Toshiba and Microsoft made the announcement at today’s Ignite Conference. Microsoft is one of two cloud providers to launch a portal – in this case Azure Quantum – providing access to several competing quantum technologies. AWS also did so in August with Braket.
Microsoft efforts to develop its own quantum computing platform have been slower-going and include a bet on technology that is farther out than its rivals – superconducting, ion trap, optical, etc. – but which would greatly reduce the need for error correction, one of QC’s big stumbling blocks. Regardless, Microsoft has pushed ahead with Azure Quantum platform and it allows users to explore a variety of quantum technologies. Toshiba joins existing partners 1Qbit, Honeywell, IonQ, and QCI in providing services to the growing quantum ecosystem.
Toshiba’s system has been around for some time and the company reports it has demonstrated ten-fold improvement over other devices for several problems.

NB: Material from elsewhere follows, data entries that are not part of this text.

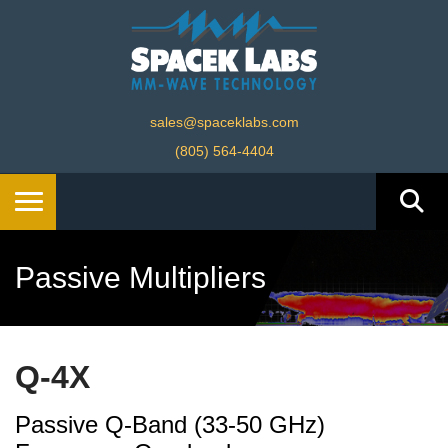
sales@spaceklabs.com
(805) 564-4404
Passive Multipliers
Q-4X
Passive Q-Band (33-50 GHz)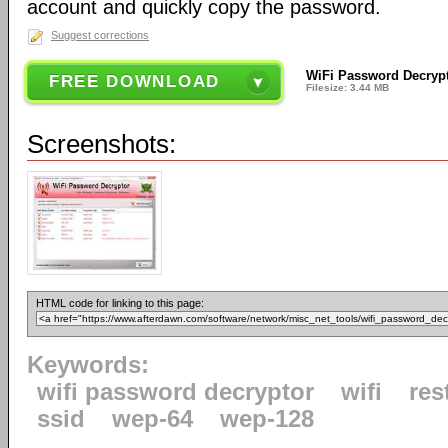
account and quickly copy the password.
Suggest corrections
WiFi Password Decrypt
FREE DOWNLOAD
Filesize: 3.44 MB
Screenshots:
HTML code for linking to this page:
Keywords:
wifi password decryptor
wifi
res
ssid
wep-64
wep-128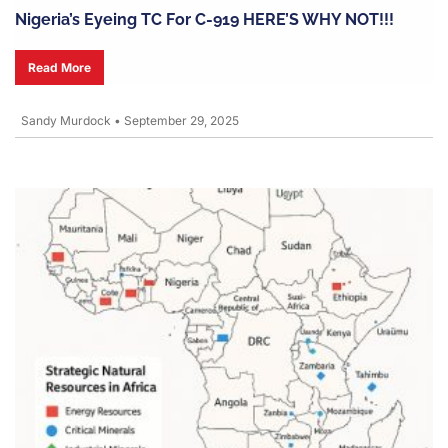
Nigeria’s Eyeing TC For C-919 HERE’S WHY NOT!!!
Read More
Sandy Murdock
•
September 29, 2025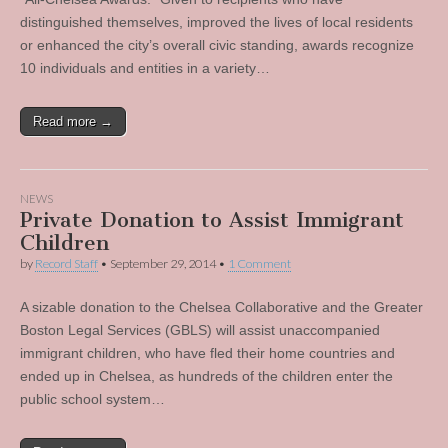
distinguished themselves, improved the lives of local residents
or enhanced the city’s overall civic standing, awards recognize
10 individuals and entities in a variety…
Read more →
NEWS
Private Donation to Assist Immigrant
Children
by
Record Staff
•
September 29, 2014
•
1 Comment
A sizable donation to the Chelsea Collaborative and the Greater
Boston Legal Services (GBLS) will assist unaccompanied
immigrant children, who have fled their home countries and
ended up in Chelsea, as hundreds of the children enter the
public school system…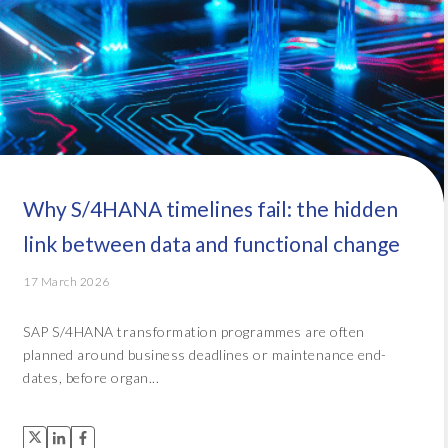
Why S/4HANA timelines fail: the hidden
link between data and functional change
17 March 2026
SAP S/4HANA transformation programmes are often
planned around business deadlines or maintenance end-
dates, before organ...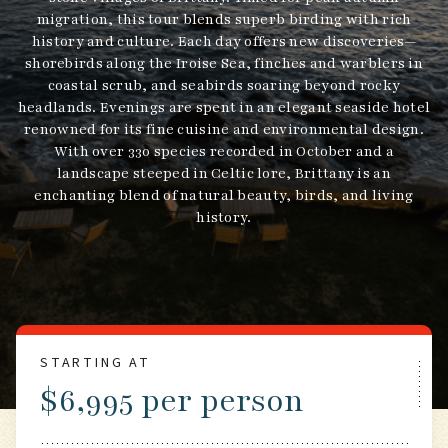
migration, this tour blends superb birding with rich
history and culture. Each day offers new discoveries—
shorebirds along the Iroise Sea, finches and warblers in
coastal scrub, and seabirds soaring beyond rocky
headlands. Evenings are spent in an elegant seaside hotel
renowned for its fine cuisine and environmental design.
With over 330 species recorded in October and a
landscape steeped in Celtic lore, Brittany is an
enchanting blend of natural beauty, birds, and living
history.
STARTING AT
$6,995 per person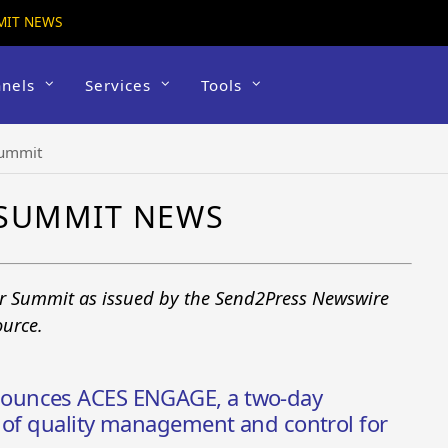
MIT NEWS
nels
Services
Tools
Summit
 SUMMIT NEWS
er Summit as issued by the Send2Press Newswire
ource.
ounces ACES ENGAGE, a two-day
 of quality management and control for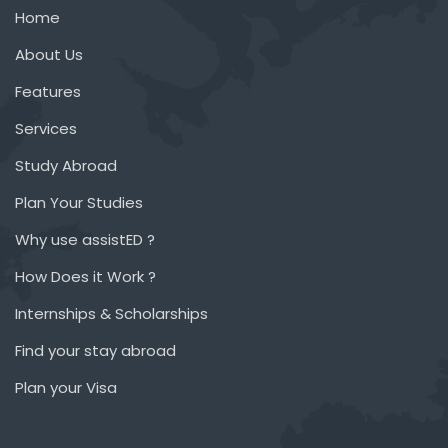
Home
About Us
Features
Services
Study Abroad
Plan Your Studies
Why use assistED ?
How Does it Work ?
Internships & Scholarships
Find your stay abroad
Plan your Visa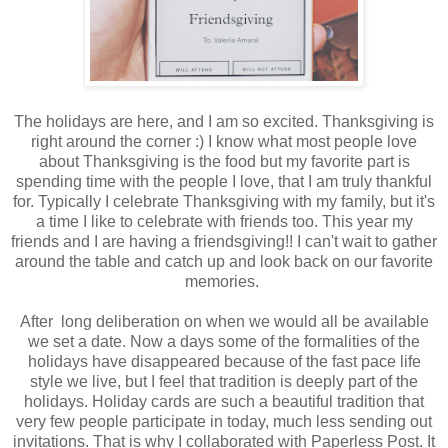
The holidays are here, and I am so excited. Thanksgiving is
right around the corner :) I know what most people love
about Thanksgiving is the food but my favorite part is
spending time with the people I love, that I am truly thankful
for. Typically I celebrate Thanksgiving with my family, but it's
a time I like to celebrate with friends too. This year my
friends and I are having a friendsgiving!! I can't wait to gather
around the table and catch up and look back on our favorite
memories.
After long deliberation on when we would all be available
we set a date. Now a days some of the formalities of the
holidays have disappeared because of the fast pace life
style we live, but I feel that tradition is deeply part of the
holidays. Holiday cards are such a beautiful tradition that
very few people participate in today, much less sending out
invitations. That is why I collaborated with Paperless Post.
It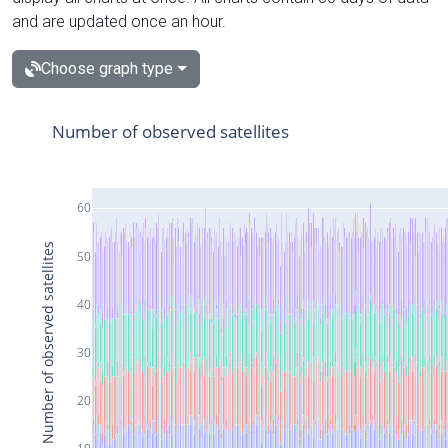
and are updated once an hour.
Choose graph type
Number of observed satellites
60
Number of observed satellites
50
40
30
20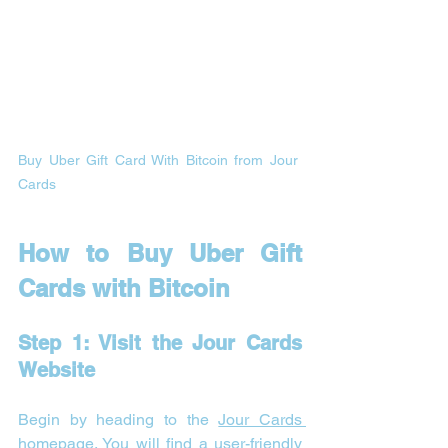
Buy Uber Gift Card With Bitcoin from Jour 
Cards 
How to Buy Uber Gift 
Cards with Bitcoin
Step 1: Visit the Jour Cards 
Website
Begin by heading to the 
Jour Cards 
homepage
. You will find a user-friendly 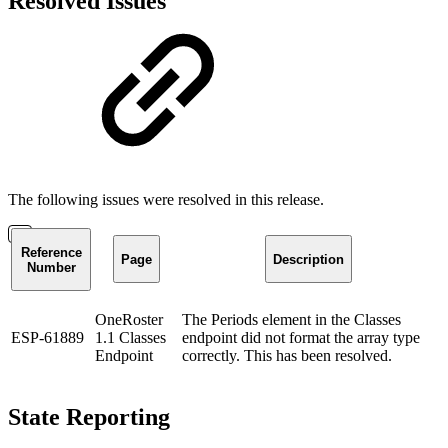
Resolved Issues
The following issues were resolved in this release.
Reference
Page
Description
Number
OneRoster
The Periods element in the Classes
ESP-61889
1.1 Classes
endpoint did not format the array type
Endpoint
correctly. This has been resolved.
State Reporting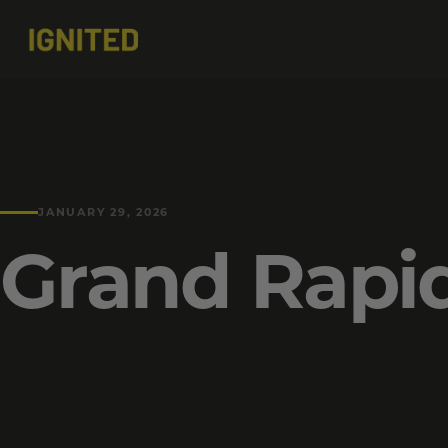
JANUARY 29, 2026
Grand Rapi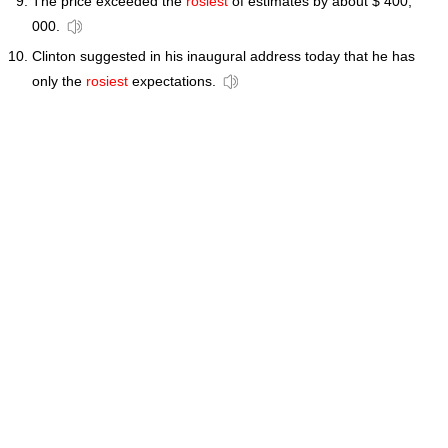
The price exceeded the
rosiest
of estimates by about $ 400,
000.
Clinton suggested in his inaugural address today that he has
only the
rosiest
expectations.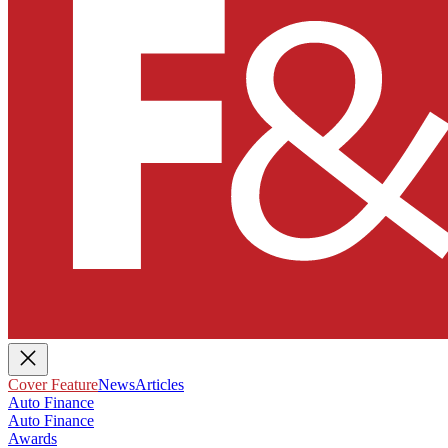
Cover Feature
News
Articles
Auto Finance
Auto Finance
Awards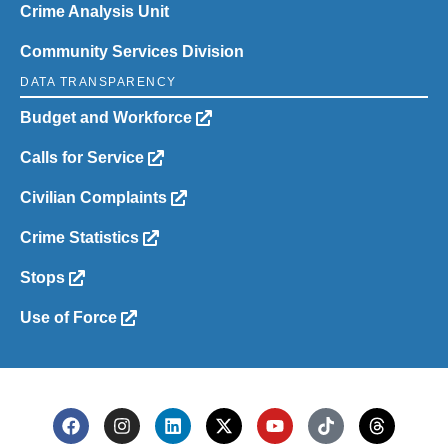
Crime Analysis Unit
Community Services Division
DATA TRANSPARENCY
Budget and Workforce
Calls for Service
Civilian Complaints
Crime Statistics
Stops
Use of Force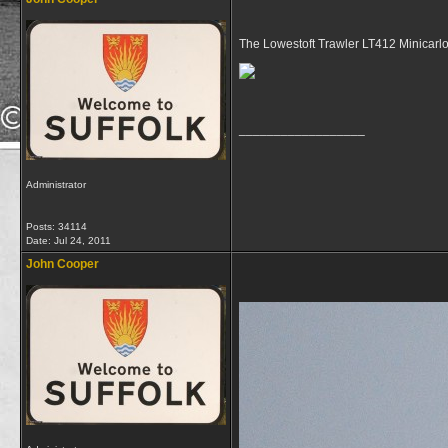
The Lowestoft Trawler LT412 Minicarlo
__________________
Administrator
Posts: 34114
Date:
Jul 24, 2011
John Cooper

Again from the Microsoft blog: “In principle, every computational problem we see in practice can be translated to a particular type of binary optimization problem: searching for the ground state of an Ising model. While, in general, this mapping can be too costly to be practical, combinatorial optimization problems are often easy to rewrite into this form, and for problems that are native to this form (such as planning, scheduling, or partitioning), techniques such as those employed by Toshiba’s solution provide a powerful tool for solving them.”